» Stored items
^^^^
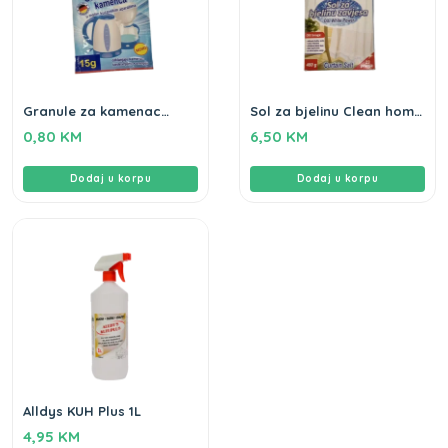
Granule za kamenac
Sol za bjelinu Clean home
Clean home 15gr
460gr
0,80
KM
6,50
KM
Dodaj u korpu
Dodaj u korpu
Alldys KUH Plus 1L
4,95
KM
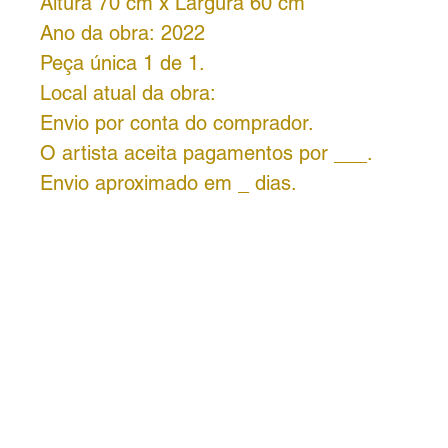
Altura 70 cm x Largura 60 cm
Ano da obra: 2022
Peça única 1 de 1.
Local atual da obra:
Envio por conta do comprador.
O artista aceita pagamentos por ___.
Envio aproximado em _ dias.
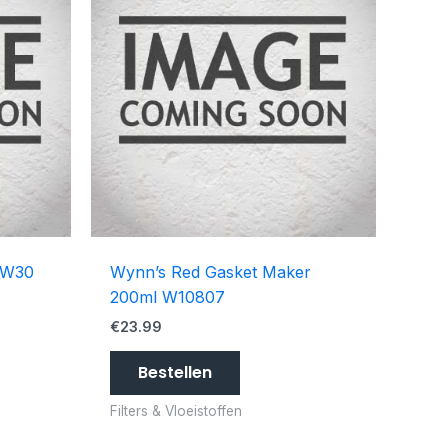
 0W30
Wynn’s Red Gasket Maker
200ml W10807
€
23.99
Bestellen
Filters & Vloeistoffen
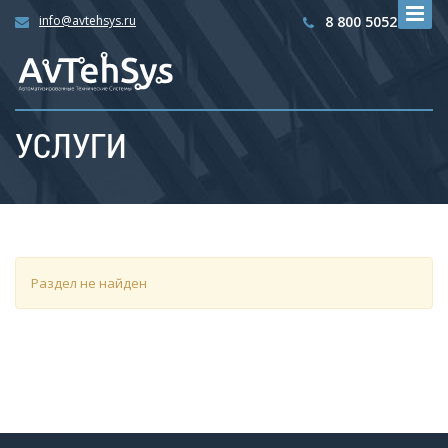
info@avtehsys.ru
8 800 5052792
УСЛУГИ
Раздел не найден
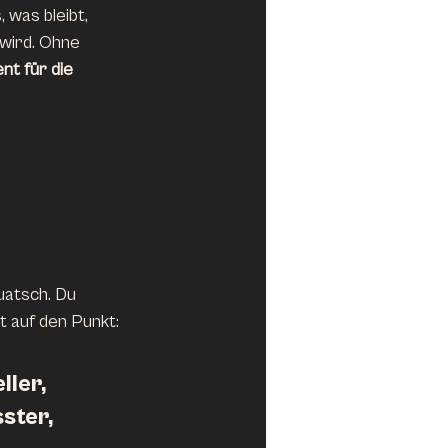
 was bleibt, 
wird. Ohne 
nt für die 
uatsch. Du 
t auf den Punkt: 
ler, 
ster, 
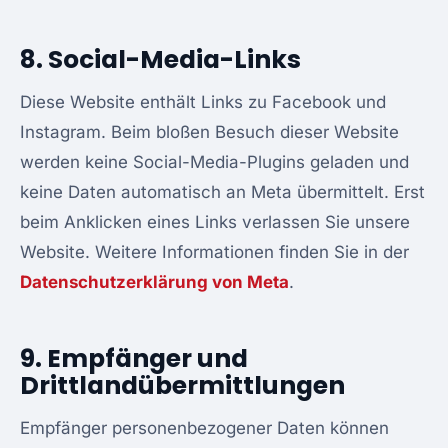
8. Social-Media-Links
Diese Website enthält Links zu Facebook und
Instagram. Beim bloßen Besuch dieser Website
werden keine Social-Media-Plugins geladen und
keine Daten automatisch an Meta übermittelt. Erst
beim Anklicken eines Links verlassen Sie unsere
Website. Weitere Informationen finden Sie in der
Datenschutzerklärung von Meta
.
9. Empfänger und
Drittlandübermittlungen
Empfänger personenbezogener Daten können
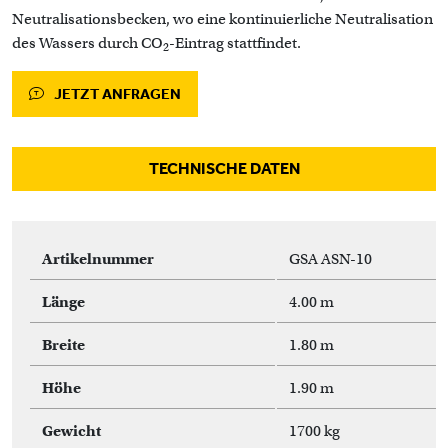
Neutralisationsbecken, wo eine kontinuierliche Neutralisation
des Wassers durch CO
-Eintrag stattfindet.
2
JETZT ANFRAGEN
TECHNISCHE DATEN
Artikelnummer
GSA ASN-10
Länge
4.00 m
Breite
1.80 m
Höhe
1.90 m
Gewicht
1700 kg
^^^^
» TO DO
All lines from the line with "Clean home 15gr" through the final line of the data, both included, are to be repeated exactly; no other lines and no pictures.

» OUTPUT OF THE TASK
Clean home 15gr
460gr
0,80
KM
6,50
KM
Dodaj u korpu
Dodaj u korpu
Alldys KUH Plus 1L
4,95
KM
Altura 70 cm x Largura 60 cm
Ano da obra: 2022
Peça única 1 de 1.
Local atual da obra:
Envio por conta do comprador.
O artista aceita pagamentos por ___.
Envio aproximado em _ dias.
 0W30
Wynn’s Red Gasket Maker
200ml W10807
€
23.99
Bestellen
Filters & Vloeistoffen
info@avtehsys.ru
8 800 5052792
УСЛУГИ
Раздел не найден
 was bleibt, 
wird. Ohne 
nt für die 
uatsch. Du 
t auf den Punkt: 
ler, 
ster, 
8. Social-Media-Links
Diese Website enthält Links zu Facebook und
Instagram. Beim bloßen Besuch dieser Website
werden keine Social-Media-Plugins geladen und
keine Daten automatisch an Meta übermittelt. Erst
beim Anklicken eines Links verlassen Sie unsere
Website. Weitere Informationen finden Sie in der
Datenschutzerklärung von Meta
.
9. Empfänger und
Drittlandübermittlungen
Empfänger personenbezogener Daten können
Neutralisationsbecken, wo eine kontinuierliche Neutralisation
des Wassers durch CO
-Eintrag stattfindet.
2
JETZT ANFRAGEN
TECHNISCHE DATEN
Artikelnummer
GSA ASN-10
Länge
4.00 m
Breite
1.80 m
Höhe
1.90 m
Gewicht
1700 kg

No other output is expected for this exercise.